Reconfigurable antennas that can remotely adjust properties such as frequency or radiation beams in real time are an integral part of future communication systems such as 6G. But many modern designs of reconfigurable antennas may not be justified: they do not operate at high or low temperatures, have power limitations or require regular maintenance.

To overcome these limitations, electrical engineers at Penn State’s College of Engineering combined electromagnets with a matching mechanism, which is the same mechanical engineering concept behind the punch or bow and arrow. Today (February 13, 2023) they published their proof of concept for a mechanism-enabled rebuildable compatible patch antenna. Nature Communication.

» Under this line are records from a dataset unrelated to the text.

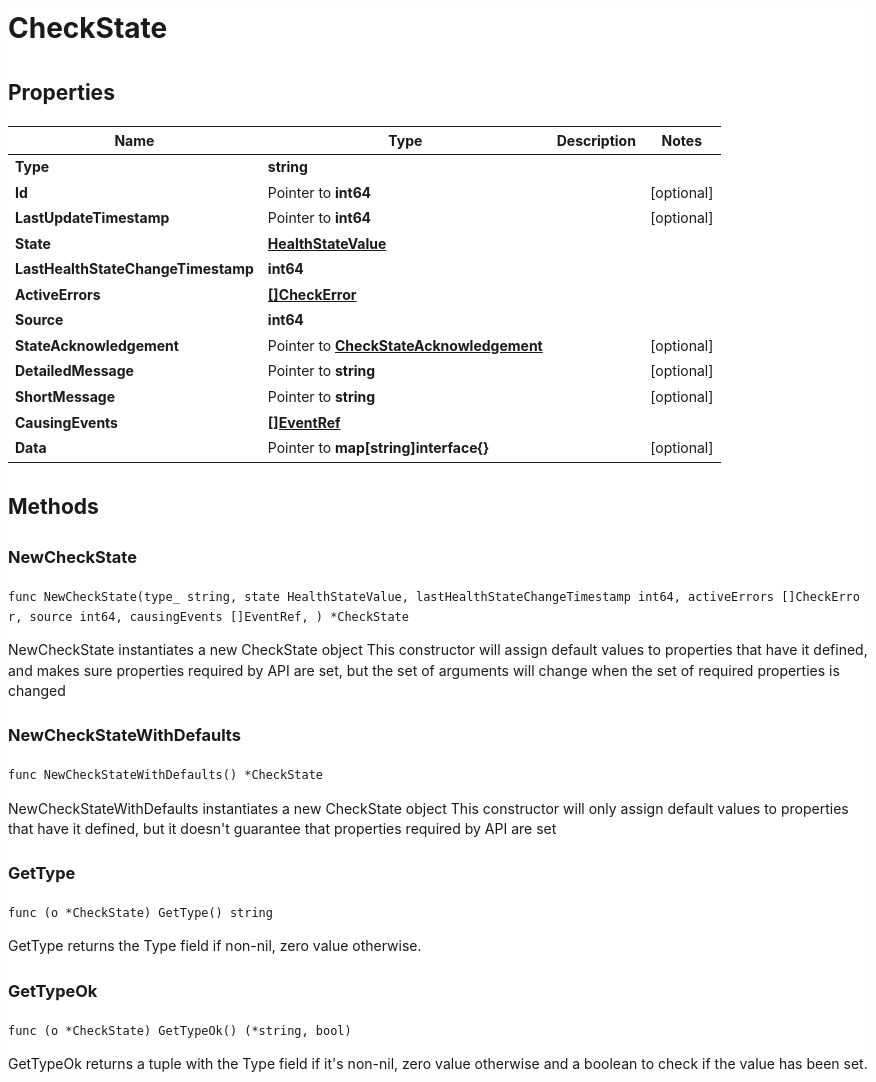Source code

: # CheckState

## Properties

Name | Type | Description | Notes
------------ | ------------- | ------------- | -------------
**Type** | **string** |  | 
**Id** | Pointer to **int64** |  | [optional] 
**LastUpdateTimestamp** | Pointer to **int64** |  | [optional] 
**State** | [**HealthStateValue**](HealthStateValue.md) |  | 
**LastHealthStateChangeTimestamp** | **int64** |  | 
**ActiveErrors** | [**[]CheckError**](CheckError.md) |  | 
**Source** | **int64** |  | 
**StateAcknowledgement** | Pointer to [**CheckStateAcknowledgement**](CheckStateAcknowledgement.md) |  | [optional] 
**DetailedMessage** | Pointer to **string** |  | [optional] 
**ShortMessage** | Pointer to **string** |  | [optional] 
**CausingEvents** | [**[]EventRef**](EventRef.md) |  | 
**Data** | Pointer to **map[string]interface{}** |  | [optional] 

## Methods

### NewCheckState

`func NewCheckState(type_ string, state HealthStateValue, lastHealthStateChangeTimestamp int64, activeErrors []CheckError, source int64, causingEvents []EventRef, ) *CheckState`

NewCheckState instantiates a new CheckState object
This constructor will assign default values to properties that have it defined,
and makes sure properties required by API are set, but the set of arguments
will change when the set of required properties is changed

### NewCheckStateWithDefaults

`func NewCheckStateWithDefaults() *CheckState`

NewCheckStateWithDefaults instantiates a new CheckState object
This constructor will only assign default values to properties that have it defined,
but it doesn't guarantee that properties required by API are set

### GetType

`func (o *CheckState) GetType() string`

GetType returns the Type field if non-nil, zero value otherwise.

### GetTypeOk

`func (o *CheckState) GetTypeOk() (*string, bool)`

GetTypeOk returns a tuple with the Type field if it's non-nil, zero value otherwise
and a boolean to check if the value has been set.
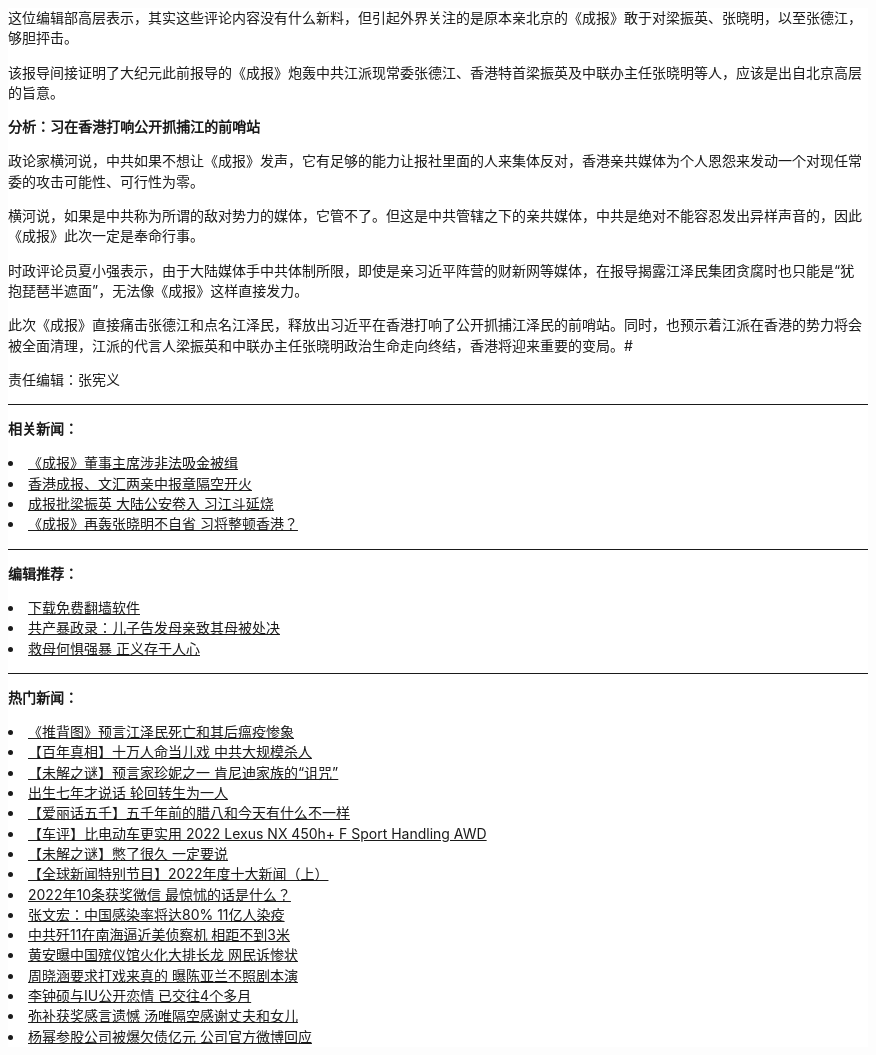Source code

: <p>这位编辑部高层表示，其实这些评论内容没有什么新料，但引起外界关注的是原本亲北京的《成报》敢于对梁振英、张晓明，以至张德江，够胆抨击。</p>
<p>该报导间接证明了大纪元此前报导的《成报》炮轰中共江派现常委张德江、香港特首梁振英及中联办主任张晓明等人，应该是出自北京高层的旨意。</p>
<p><strong>分析：习在香港打响公开抓捕江的前哨站</strong></p>
<p>政论家横河说，中共如果不想让《成报》发声，它有足够的能力让报社里面的人来集体反对，香港亲共媒体为个人恩怨来发动一个对现任常委的攻击可能性、可行性为零。</p>
<p>横河说，如果是中共称为所谓的敌对势力的媒体，它管不了。但这是中共管辖之下的亲共媒体，中共是绝对不能容忍发出异样声音的，因此《成报》此次一定是奉命行事。</p>
<p>时政评论员夏小强表示，由于大陆媒体手中共体制所限，即使是亲习近平阵营的财新网等媒体，在报导揭露江泽民集团贪腐时也只能是“犹抱琵琶半遮面”，无法像《成报》这样直接发力。</p>
<p>此次《成报》直接痛击张德江和点名江泽民，释放出习近平在香港打响了公开抓捕江泽民的前哨站。同时，也预示着江派在香港的势力将会被全面清理，江派的代言人梁振英和中联办主任张晓明政治生命走向终结，香港将迎来重要的变局。#</p>
<p>责任编辑：张宪义</p>
	
<hr>


<strong>相关新闻：</strong>
<li><a href="https://github.com/19920513/djy/blob/master/gb/16/9/1/n8256711.md#1">《成报》董事主席涉非法吸金被缉</a></li>
<li><a href="https://github.com/19920513/djy/blob/master/gb/16/9/2/n8260179.md#1">香港成报、文汇两亲中报章隔空开火</a></li>
<li><a href="https://github.com/19920513/djy/blob/master/gb/16/9/3/n8265236.md#1">成报批梁振英 大陆公安卷入 习江斗延烧</a></li>
<li><a href="https://github.com/19920513/djy/blob/master/gb/16/9/8/n8278775.md#1">《成报》再轰张晓明不自省 习将整顿香港？</a></li>
<hr>


<strong>编辑推荐：</strong>
<li><a href="https://github.com/19920513/www/blob/master/README.md?dfh#1" target="_blank">下载免费翻墙软件</a></li><li><a href="https://github.com/tsiac2612/djy/blob/master/gb/18/3/10/n10207223.md#1" target="_blank">共产暴政录：儿子告发母亲致其母被处决</a></li><li><a href="https://github.com/tsiac2612/djy/blob/master/gb/19/5/10/n11248618.md#1" target="_blank">救母何惧强暴 正义存于人心</a></li>
<hr>

<strong>热门新闻：</strong>
<li><a href="https://github.com/19920513/djy/blob/master/gb/22/12/27/n13893016.md#1">《推背图》预言江泽民死亡和其后瘟疫惨象</a></li>
<li><a href="https://github.com/19920513/djy/blob/master/gb/22/12/23/n13890728.md#1">【百年真相】十万人命当儿戏 中共大规模杀人</a></li>
<li><a href="https://github.com/19920513/djy/blob/master/gb/22/12/26/n13891849.md#1">【未解之谜】预言家珍妮之一 肯尼迪家族的“诅咒”</a></li>
<li><a href="https://github.com/19920513/djy/blob/master/gb/22/12/24/n13891107.md#1">出生七年才说话 轮回转生为一人</a></li>
<li><a href="https://github.com/19920513/djy/blob/master/gb/22/12/20/n13888243.md#1">【爱丽话五千】五千年前的腊八和今天有什么不一样</a></li>
<li><a href="https://github.com/19920513/djy/blob/master/gb/22/12/31/n13895971.md#1">【车评】比电动车更实用 2022 Lexus NX 450h+ F Sport Handling AWD</a></li>
<li><a href="https://github.com/19920513/djy/blob/master/gb/22/12/31/n13896482.md#1">【未解之谜】憋了很久 一定要说</a></li>
<li><a href="https://github.com/19920513/djy/blob/master/gb/22/12/31/n13896088.md#1">【全球新闻特别节目】2022年度十大新闻（上）</a></li>
<li><a href="https://github.com/19920513/djy/blob/master/gb/22/12/30/n13895524.md#1">2022年10条获奖微信 最惊怵的话是什么？</a></li>
<li><a href="https://github.com/19920513/djy/blob/master/gb/22/12/30/n13895619.md#1">张文宏：中国感染率将达80% 11亿人染疫</a></li>
<li><a href="https://github.com/19920513/djy/blob/master/gb/22/12/29/n13894594.md#1">中共歼11在南海逼近美侦察机 相距不到3米</a></li>
<li><a href="https://github.com/19920513/djy/blob/master/gb/22/12/30/n13894733.md#1">黄安曝中国殡仪馆火化大排长龙 网民诉惨状</a></li>
<li><a href="https://github.com/19920513/djy/blob/master/gb/22/12/31/n13895820.md#1">周晓涵要求打戏来真的 曝陈亚兰不照剧本演</a></li>
<li><a href="https://github.com/19920513/djy/blob/master/gb/22/12/31/n13896444.md#1">李钟硕与IU公开恋情 已交往4个多月</a></li>
<li><a href="https://github.com/19920513/djy/blob/master/gb/22/12/30/n13895784.md#1">弥补获奖感言遗憾 汤唯隔空感谢丈夫和女儿</a></li>
<li><a href="https://github.com/19920513/djy/blob/master/gb/22/12/29/n13894649.md#1">杨幂参股公司被爆欠债亿元 公司官方微博回应</a></li>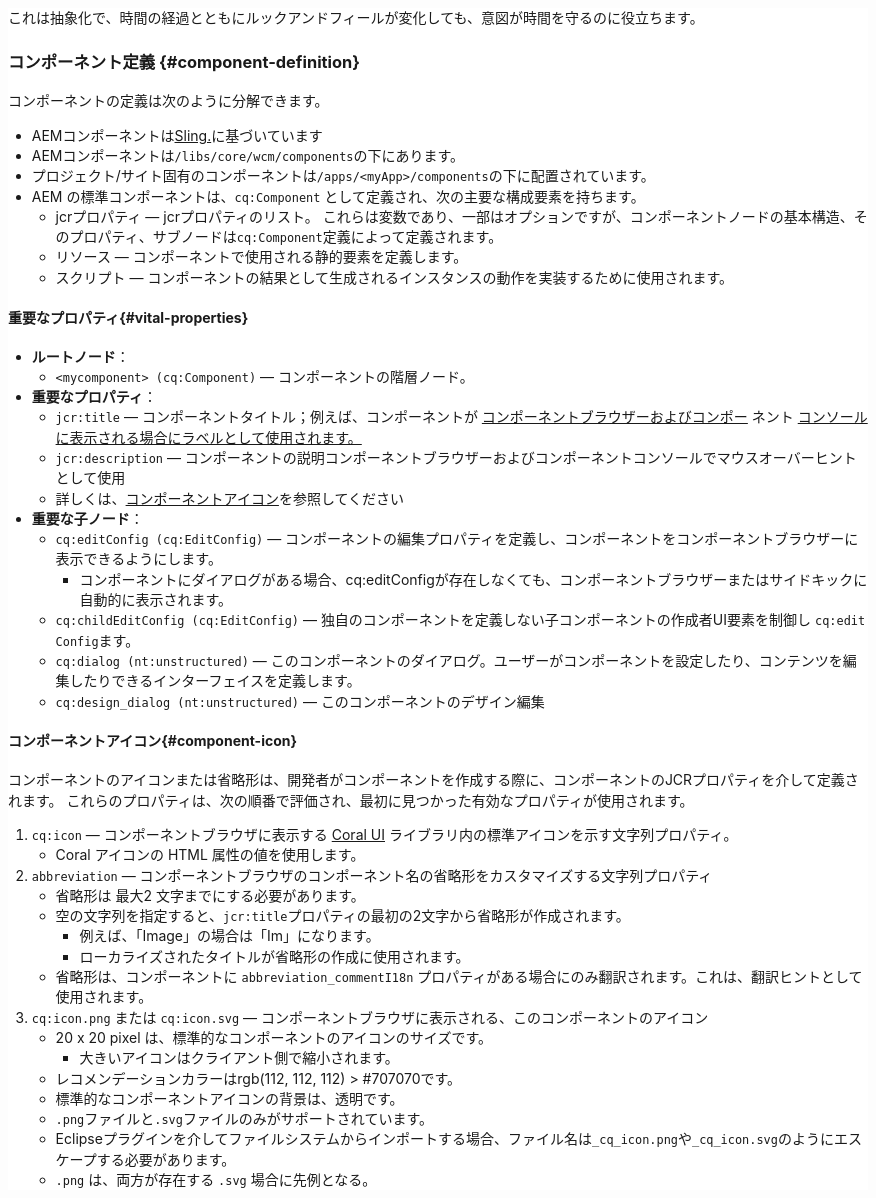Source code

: これは抽象化で、時間の経過とともにルックアンドフィールが変化しても、意図が時間を守るのに役立ちます。

### コンポーネント定義 {#component-definition}

コンポーネントの定義は次のように分解できます。

* AEMコンポーネントは[Sling.](https://sling.apache.org/documentation.html)に基づいています
* AEMコンポーネントは`/libs/core/wcm/components`の下にあります。
* プロジェクト/サイト固有のコンポーネントは`/apps/<myApp>/components`の下に配置されています。
* AEM の標準コンポーネントは、`cq:Component` として定義され、次の主要な構成要素を持ちます。
   * jcrプロパティ — jcrプロパティのリスト。 これらは変数であり、一部はオプションですが、コンポーネントノードの基本構造、そのプロパティ、サブノードは`cq:Component`定義によって定義されます。
   * リソース — コンポーネントで使用される静的要素を定義します。
   * スクリプト — コンポーネントの結果として生成されるインスタンスの動作を実装するために使用されます。

#### 重要なプロパティ{#vital-properties}

* **ルートノード**：
   * `<mycomponent> (cq:Component)`  — コンポーネントの階層ノード。
* **重要なプロパティ**：
   * `jcr:title`  — コンポーネントタイトル；例えば、コンポーネントが [コンポーネントブラウザーおよびコンポー](/help/sites-cloud/authoring/fundamentals/environment-tools.md#components-browser) ネント [コンソールに表示される場合にラベルとして使用されます。](/help/sites-cloud/authoring/features/components-console.md)
   * `jcr:description`  — コンポーネントの説明コンポーネントブラウザーおよびコンポーネントコンソールでマウスオーバーヒントとして使用
   * 詳しくは、[コンポーネントアイコン](#component-icon)を参照してください
* **重要な子ノード**：
   * `cq:editConfig (cq:EditConfig)`  — コンポーネントの編集プロパティを定義し、コンポーネントをコンポーネントブラウザーに表示できるようにします。
      * コンポーネントにダイアログがある場合、cq:editConfigが存在しなくても、コンポーネントブラウザーまたはサイドキックに自動的に表示されます。
   * `cq:childEditConfig (cq:EditConfig)`  — 独自のコンポーネントを定義しない子コンポーネントの作成者UI要素を制御し `cq:editConfig`ます。
   * `cq:dialog (nt:unstructured)`  — このコンポーネントのダイアログ。ユーザーがコンポーネントを設定したり、コンテンツを編集したりできるインターフェイスを定義します。
   * `cq:design_dialog (nt:unstructured)`  — このコンポーネントのデザイン編集

#### コンポーネントアイコン{#component-icon}

コンポーネントのアイコンまたは省略形は、開発者がコンポーネントを作成する際に、コンポーネントのJCRプロパティを介して定義されます。 これらのプロパティは、次の順番で評価され、最初に見つかった有効なプロパティが使用されます。

1. `cq:icon`  — コンポーネントブラウザに表示する [Coral UI](https://helpx.adobe.com/jp/experience-manager/6-5/sites/developing/using/reference-materials/coral-ui/coralui3/Coral.Icon.html) ライブラリ内の標準アイコンを示す文字列プロパティ。
   * Coral アイコンの HTML 属性の値を使用します。
1. `abbreviation`  — コンポーネントブラウザのコンポーネント名の省略形をカスタマイズする文字列プロパティ
   * 省略形は 最大2 文字までにする必要があります。
   * 空の文字列を指定すると、`jcr:title`プロパティの最初の2文字から省略形が作成されます。
      * 例えば、「Image」の場合は「Im」になります。
      * ローカライズされたタイトルが省略形の作成に使用されます。
   * 省略形は、コンポーネントに `abbreviation_commentI18n` プロパティがある場合にのみ翻訳されます。これは、翻訳ヒントとして使用されます。
1. `cq:icon.png` または `cq:icon.svg`  — コンポーネントブラウザに表示される、このコンポーネントのアイコン
   * 20 x 20 pixel は、標準的なコンポーネントのアイコンのサイズです。
      * 大きいアイコンはクライアント側で縮小されます。
   * レコメンデーションカラーはrgb(112, 112, 112) > #707070です。
   * 標準的なコンポーネントアイコンの背景は、透明です。
   * `.png`ファイルと`.svg`ファイルのみがサポートされています。
   * Eclipseプラグインを介してファイルシステムからインポートする場合、ファイル名は`_cq_icon.png`や`_cq_icon.svg`のようにエスケープする必要があります。
   * `.png` は、両方が存在する `.svg` 場合に先例となる。
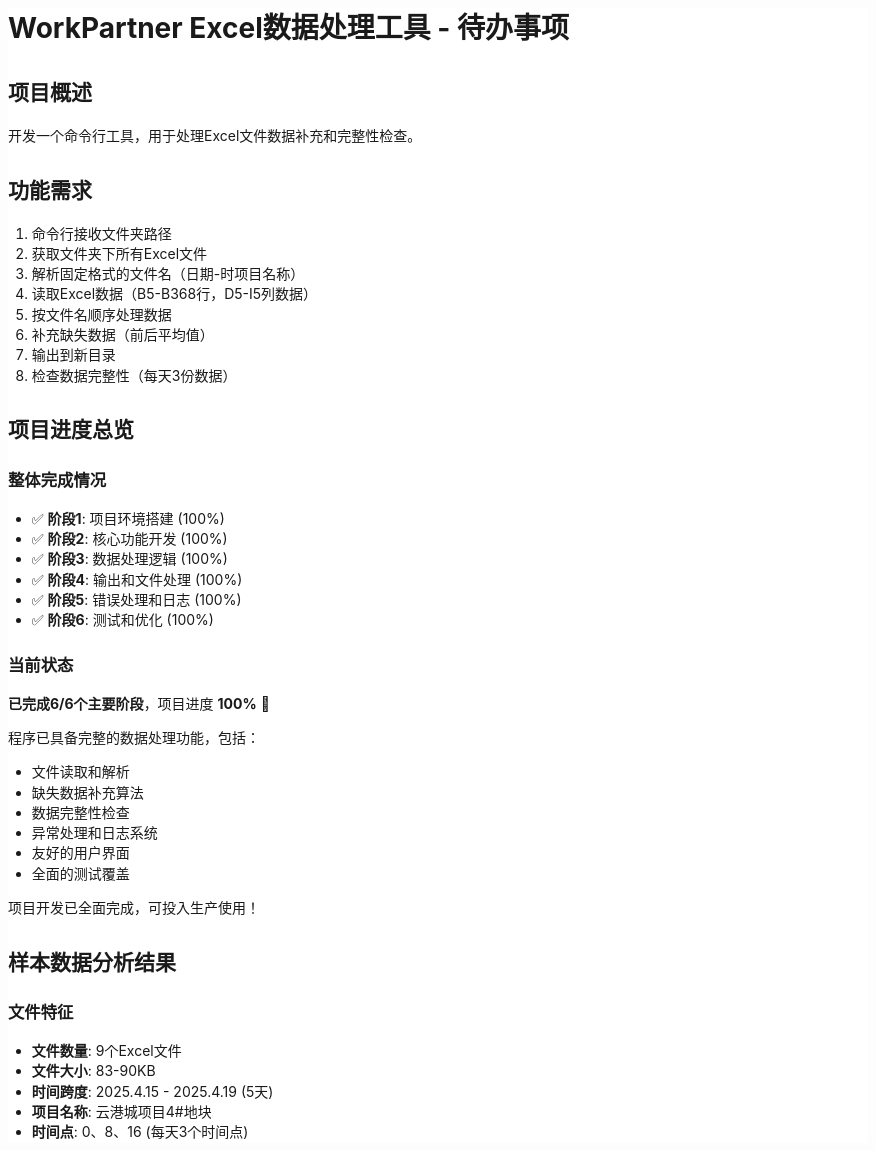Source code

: # WorkPartner Excel数据处理工具 - 待办事项

## 项目概述
开发一个命令行工具，用于处理Excel文件数据补充和完整性检查。

## 功能需求
1. 命令行接收文件夹路径
2. 获取文件夹下所有Excel文件
3. 解析固定格式的文件名（日期-时项目名称）
4. 读取Excel数据（B5-B368行，D5-I5列数据）
5. 按文件名顺序处理数据
6. 补充缺失数据（前后平均值）
7. 输出到新目录
8. 检查数据完整性（每天3份数据）

## 项目进度总览

### 整体完成情况
- ✅ **阶段1**: 项目环境搭建 (100%)
- ✅ **阶段2**: 核心功能开发 (100%)
- ✅ **阶段3**: 数据处理逻辑 (100%)
- ✅ **阶段4**: 输出和文件处理 (100%)
- ✅ **阶段5**: 错误处理和日志 (100%)
- ✅ **阶段6**: 测试和优化 (100%)

### 当前状态
**已完成6/6个主要阶段**，项目进度 **100%** 🎉

程序已具备完整的数据处理功能，包括：
- 文件读取和解析
- 缺失数据补充算法
- 数据完整性检查
- 异常处理和日志系统
- 友好的用户界面
- 全面的测试覆盖

项目开发已全面完成，可投入生产使用！

## 样本数据分析结果

### 文件特征
- **文件数量**: 9个Excel文件
- **文件大小**: 83-90KB
- **时间跨度**: 2025.4.15 - 2025.4.19 (5天)
- **项目名称**: 云港城项目4#地块
- **时间点**: 0、8、16 (每天3个时间点)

“Consistent mechanisms are engineering designs that incorporate elements of materials to create motion when force is applied, rather than traditional solid-state mechanisms that require hinges for motion,” said corresponding author Galestan McCurtich-Sangerdy, a postdoctoral fellow and staff researcher. in the College’s School of Electrical Engineering and Computer Science (EECS). “Compliant objects with mechanisms are designed to bend repeatedly in a given direction and withstand harsh conditions.”

When applied to a reconfigurable antenna, the complaint mechanism arms bend predictably, which changes operating frequencies without the use of hinges or bearings.

“Just as a chameleon moves tiny bumps on its skin, causing it to change colour, a reconfigurable antenna can adjust its mechanical properties, activated by a concerted mechanism, to adjust its frequency from low to high and back again,” he said. author Sawyer Campbell, EECS Research Associate Professor.

Harmonious, mechanism-assisted designs replace existing origami design technologies named after the Japanese art of paper folding, which can be replaced but do not have the same advantages in terms of strength, long-term reliability and strength.

“Origami antenna designs are known for their compact folding and storage capabilities, which can then be deployed in an application,” said Mackertich-Sangerdy. “But once unfolded, these folded origami structures often require a complex stiffening structure to prevent them from deforming and warping. Unless carefully designed, such devices are subject to environmental and field operational limitations.”

The team sketched and designed a circular iris-shaped patch antenna prototype using commercial electromagnetic modeling software. They then 3D printed it and tested it for frequency and radiation pattern accuracy, as well as fatigue failures in the State of Pennsylvania anechoic chamber, an insulated room with an electromagnetic absorbing material that prevents signals from interfering with the antenna test.

While the prototype, designed to target a specific frequency for demonstration, is only slightly larger than a human palm, the researchers say the technology could be scaled up to the integrated circuit level for higher frequencies or increased in size for low-frequency applications.

According to the researchers, research into coherent mechanisms has grown in popularity thanks to the proliferation of 3D printing, which allows for endless design variations. Mackertich-Sangerdy’s background in mechanical engineering gave him the idea to apply this particular class of coherent mechanisms to electromagnetics.

“This paper introduces coherent mechanisms as a new design paradigm for the entire electromagnetic community, and we expect it to continue to evolve,” said co-authors Douglas Werner, John L., and EECS Division Professor Genevieve H. McCain. “This could be the byproduct of a whole new field of design with exciting applications we haven’t even dreamed of yet.”